Also: new company disclosure requirements; and new rules on preventing companies collapsing
After so many high-profile corporate collapses, new rules called ISA 570 have been introduced to give more warning about an organisation’s ability to continue trading. The rules will require auditors to do more work on "going-concern" assumptions, but this in turn means that boards will have to spend longer looking at their business models and keeping their longer-term projections up-to-date and realistic.
Auditors will in future be asking to see these and interrogating them more rigorously. The new rules come into force for December 2020 year-ends, but can be applied sooner. ISA 570 does not apply to independent examinations directly, but examiners are often also expected to address going concern.
For 2019 year-ends onwards, many companies have to make more disclosures in their annual reports. The exact requirements depend on the company’s size, measured mainly by income and numbers of employees, and whether or not it is listed. Because some charities are also companies, Sorp Information Sheet 3 has been issued to explain what they need to do. Other charities may choose to follow suit voluntarily.
The three new requirements addressed so far are:
- How a company has acted to promote the success of the company: the information sheet equates success to achieving the charity’s objects.
- How directors have engaged with employees: the information sheet suggests that this should also cover volunteers.
- How directors have engaged with suppliers and customers: the information sheet widens this to other stakeholders, such as service users, beneficiaries, funders and the wider community.
The information sheet provides more guidance in each area and should be consulted for the full requirements.
Similar information sheets are likely to follow in due course. For instance, the Streamlined Energy & Carbon Reporting scheme requires organisations to report energy and carbon emissions in their annual reports.

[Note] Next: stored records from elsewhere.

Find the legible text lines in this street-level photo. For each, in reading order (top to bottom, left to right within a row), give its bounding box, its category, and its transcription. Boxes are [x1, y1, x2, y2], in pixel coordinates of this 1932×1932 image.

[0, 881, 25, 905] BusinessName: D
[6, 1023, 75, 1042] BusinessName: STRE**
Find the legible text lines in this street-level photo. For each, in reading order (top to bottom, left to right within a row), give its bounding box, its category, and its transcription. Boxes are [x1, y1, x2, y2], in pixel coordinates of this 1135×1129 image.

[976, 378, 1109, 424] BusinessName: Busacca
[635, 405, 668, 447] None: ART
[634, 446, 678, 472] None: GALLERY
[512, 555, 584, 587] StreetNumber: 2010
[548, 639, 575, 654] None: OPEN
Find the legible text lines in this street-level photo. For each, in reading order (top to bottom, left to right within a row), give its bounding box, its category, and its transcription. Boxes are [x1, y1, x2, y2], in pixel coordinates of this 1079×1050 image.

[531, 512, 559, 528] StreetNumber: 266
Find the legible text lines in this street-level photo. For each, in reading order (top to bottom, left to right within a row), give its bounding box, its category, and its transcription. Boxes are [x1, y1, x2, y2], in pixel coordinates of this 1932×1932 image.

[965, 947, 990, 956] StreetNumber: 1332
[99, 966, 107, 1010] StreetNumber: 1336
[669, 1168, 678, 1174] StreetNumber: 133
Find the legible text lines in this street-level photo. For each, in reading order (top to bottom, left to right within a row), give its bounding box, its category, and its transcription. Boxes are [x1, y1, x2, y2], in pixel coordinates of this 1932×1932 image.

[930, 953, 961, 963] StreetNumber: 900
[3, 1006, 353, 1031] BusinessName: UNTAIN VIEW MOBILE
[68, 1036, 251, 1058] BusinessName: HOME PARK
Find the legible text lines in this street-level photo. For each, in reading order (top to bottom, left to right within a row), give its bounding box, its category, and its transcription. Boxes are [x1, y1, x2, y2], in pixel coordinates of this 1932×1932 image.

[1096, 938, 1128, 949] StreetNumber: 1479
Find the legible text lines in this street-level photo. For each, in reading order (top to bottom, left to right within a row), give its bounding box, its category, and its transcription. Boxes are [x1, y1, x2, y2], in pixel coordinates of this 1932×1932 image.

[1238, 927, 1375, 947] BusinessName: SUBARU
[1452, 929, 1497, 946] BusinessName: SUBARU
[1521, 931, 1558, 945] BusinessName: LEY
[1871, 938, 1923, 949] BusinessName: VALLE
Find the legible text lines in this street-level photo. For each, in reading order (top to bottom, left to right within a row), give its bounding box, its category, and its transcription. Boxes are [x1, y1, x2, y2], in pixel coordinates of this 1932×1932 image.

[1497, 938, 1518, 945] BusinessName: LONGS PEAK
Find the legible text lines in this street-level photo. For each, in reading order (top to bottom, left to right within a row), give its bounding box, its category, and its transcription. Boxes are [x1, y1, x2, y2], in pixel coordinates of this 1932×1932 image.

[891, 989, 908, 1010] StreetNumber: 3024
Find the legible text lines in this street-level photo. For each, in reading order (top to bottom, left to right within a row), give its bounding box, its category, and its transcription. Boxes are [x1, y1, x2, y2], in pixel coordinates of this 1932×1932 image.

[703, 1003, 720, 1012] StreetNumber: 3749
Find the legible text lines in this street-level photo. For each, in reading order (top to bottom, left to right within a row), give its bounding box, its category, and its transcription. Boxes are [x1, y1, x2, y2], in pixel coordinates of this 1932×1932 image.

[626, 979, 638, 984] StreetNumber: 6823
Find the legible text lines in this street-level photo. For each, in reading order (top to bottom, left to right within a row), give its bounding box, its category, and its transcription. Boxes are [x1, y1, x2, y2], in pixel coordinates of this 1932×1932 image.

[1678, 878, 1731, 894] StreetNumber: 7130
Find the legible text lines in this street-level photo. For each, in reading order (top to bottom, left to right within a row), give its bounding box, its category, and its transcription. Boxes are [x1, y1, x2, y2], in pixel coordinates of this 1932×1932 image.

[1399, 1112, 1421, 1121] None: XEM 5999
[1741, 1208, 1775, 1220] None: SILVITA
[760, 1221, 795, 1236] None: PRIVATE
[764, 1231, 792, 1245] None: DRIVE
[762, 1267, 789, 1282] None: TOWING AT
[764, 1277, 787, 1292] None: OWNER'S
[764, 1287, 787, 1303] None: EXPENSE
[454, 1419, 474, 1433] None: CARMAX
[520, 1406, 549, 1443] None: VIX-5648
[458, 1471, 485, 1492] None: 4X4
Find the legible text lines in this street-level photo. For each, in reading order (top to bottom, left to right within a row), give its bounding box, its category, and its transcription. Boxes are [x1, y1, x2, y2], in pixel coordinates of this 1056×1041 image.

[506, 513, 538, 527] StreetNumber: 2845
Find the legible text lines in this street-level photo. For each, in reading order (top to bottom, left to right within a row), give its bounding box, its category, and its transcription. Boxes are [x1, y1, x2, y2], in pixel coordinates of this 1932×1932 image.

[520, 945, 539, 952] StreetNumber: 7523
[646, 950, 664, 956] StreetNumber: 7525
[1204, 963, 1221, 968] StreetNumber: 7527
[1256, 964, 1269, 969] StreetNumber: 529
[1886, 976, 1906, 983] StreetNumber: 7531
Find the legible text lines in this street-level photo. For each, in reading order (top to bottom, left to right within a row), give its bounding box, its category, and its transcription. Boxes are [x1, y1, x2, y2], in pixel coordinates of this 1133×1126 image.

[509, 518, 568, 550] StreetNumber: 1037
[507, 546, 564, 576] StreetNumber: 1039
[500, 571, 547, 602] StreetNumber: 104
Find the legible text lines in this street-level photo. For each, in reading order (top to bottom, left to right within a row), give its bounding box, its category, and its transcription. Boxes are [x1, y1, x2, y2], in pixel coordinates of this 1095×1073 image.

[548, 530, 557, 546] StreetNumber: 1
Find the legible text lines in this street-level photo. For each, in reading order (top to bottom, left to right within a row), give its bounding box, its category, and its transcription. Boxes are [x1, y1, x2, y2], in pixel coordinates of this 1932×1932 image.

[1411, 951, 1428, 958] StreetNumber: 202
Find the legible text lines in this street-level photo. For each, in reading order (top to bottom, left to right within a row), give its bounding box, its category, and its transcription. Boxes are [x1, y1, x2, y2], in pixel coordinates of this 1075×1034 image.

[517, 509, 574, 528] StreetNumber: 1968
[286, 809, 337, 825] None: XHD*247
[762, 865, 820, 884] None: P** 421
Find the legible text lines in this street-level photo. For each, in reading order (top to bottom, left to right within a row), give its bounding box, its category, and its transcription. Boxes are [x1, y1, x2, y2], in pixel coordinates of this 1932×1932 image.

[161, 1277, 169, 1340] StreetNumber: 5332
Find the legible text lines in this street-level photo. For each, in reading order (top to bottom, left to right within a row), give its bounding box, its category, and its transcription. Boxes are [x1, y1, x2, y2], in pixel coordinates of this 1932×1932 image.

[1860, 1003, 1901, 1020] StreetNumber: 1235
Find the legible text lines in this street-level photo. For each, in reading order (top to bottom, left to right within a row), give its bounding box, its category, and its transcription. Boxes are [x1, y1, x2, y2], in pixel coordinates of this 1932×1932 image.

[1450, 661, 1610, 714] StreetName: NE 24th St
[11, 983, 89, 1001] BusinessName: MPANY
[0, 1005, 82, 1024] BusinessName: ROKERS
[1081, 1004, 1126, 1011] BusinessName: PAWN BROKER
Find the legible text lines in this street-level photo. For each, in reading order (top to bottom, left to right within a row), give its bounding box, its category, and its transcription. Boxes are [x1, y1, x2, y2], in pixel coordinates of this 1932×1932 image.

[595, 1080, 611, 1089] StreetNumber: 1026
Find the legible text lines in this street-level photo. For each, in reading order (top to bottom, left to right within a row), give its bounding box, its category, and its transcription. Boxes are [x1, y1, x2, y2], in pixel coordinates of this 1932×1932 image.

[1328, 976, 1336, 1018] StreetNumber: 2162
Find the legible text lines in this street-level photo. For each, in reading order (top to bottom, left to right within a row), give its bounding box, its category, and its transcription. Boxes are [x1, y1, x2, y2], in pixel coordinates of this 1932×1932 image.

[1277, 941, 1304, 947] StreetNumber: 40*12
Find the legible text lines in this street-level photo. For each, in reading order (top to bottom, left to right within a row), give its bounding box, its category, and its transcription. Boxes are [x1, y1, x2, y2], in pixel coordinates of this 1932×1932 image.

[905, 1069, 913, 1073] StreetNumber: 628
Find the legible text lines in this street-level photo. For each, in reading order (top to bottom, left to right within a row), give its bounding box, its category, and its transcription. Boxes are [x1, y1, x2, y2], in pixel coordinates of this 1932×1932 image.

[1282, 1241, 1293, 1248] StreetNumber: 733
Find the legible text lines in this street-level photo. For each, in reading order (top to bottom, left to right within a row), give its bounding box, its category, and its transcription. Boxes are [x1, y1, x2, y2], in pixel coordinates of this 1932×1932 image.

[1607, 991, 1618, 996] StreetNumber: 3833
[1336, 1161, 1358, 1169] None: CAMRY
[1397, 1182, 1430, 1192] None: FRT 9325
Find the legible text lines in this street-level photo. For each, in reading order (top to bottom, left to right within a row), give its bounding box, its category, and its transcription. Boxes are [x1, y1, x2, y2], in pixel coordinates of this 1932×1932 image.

Official guidelines say that businesses are required to comment on any energy efficiency projects and provide a narrative description of the principal measures taken to increase energy efficiency during the relevant financial year.
Fraud in the charity sector
The Charity Commission, along with the Fraud Advisory Panel, has updated its study on fraud in the sector, originally published 10 years ago. Although there are encouraging signs that the sector is more geared up to the risk, the findings are still sobering. More than two-thirds of charities (69 per cent) think fraud is major risk to the charity sector, and insider fraud is recognised as one of the biggest threats.
But the findings show that charities are not always recognising how vulnerable they are and are not consistently putting basic checks and balances in place. More than a third think their organisation is not vulnerable to any of the most common types of charity fraud, 53 per cent of charities affected by fraud in the past two years knew the perpetrator and 85 per cent of charities think they are doing everything they can to prevent fraud, but almost half don’t have any good-practice protections in place
The continuing gap between awareness and practical action poses a threat to charities’ valuable funds and to public trust and confidence in the sector.
A similar threat exists in a general undervaluing of charities as a whole. Another recent report from the Charity Commission warns of the danger of public perception failing to differentiate between charity, public and private sector provision. It concludes: "The question for the charitable sector is how best to maximise its value and the broader contribution it can make to society while safeguarding what has made charity a cherished part of our national life in the first place."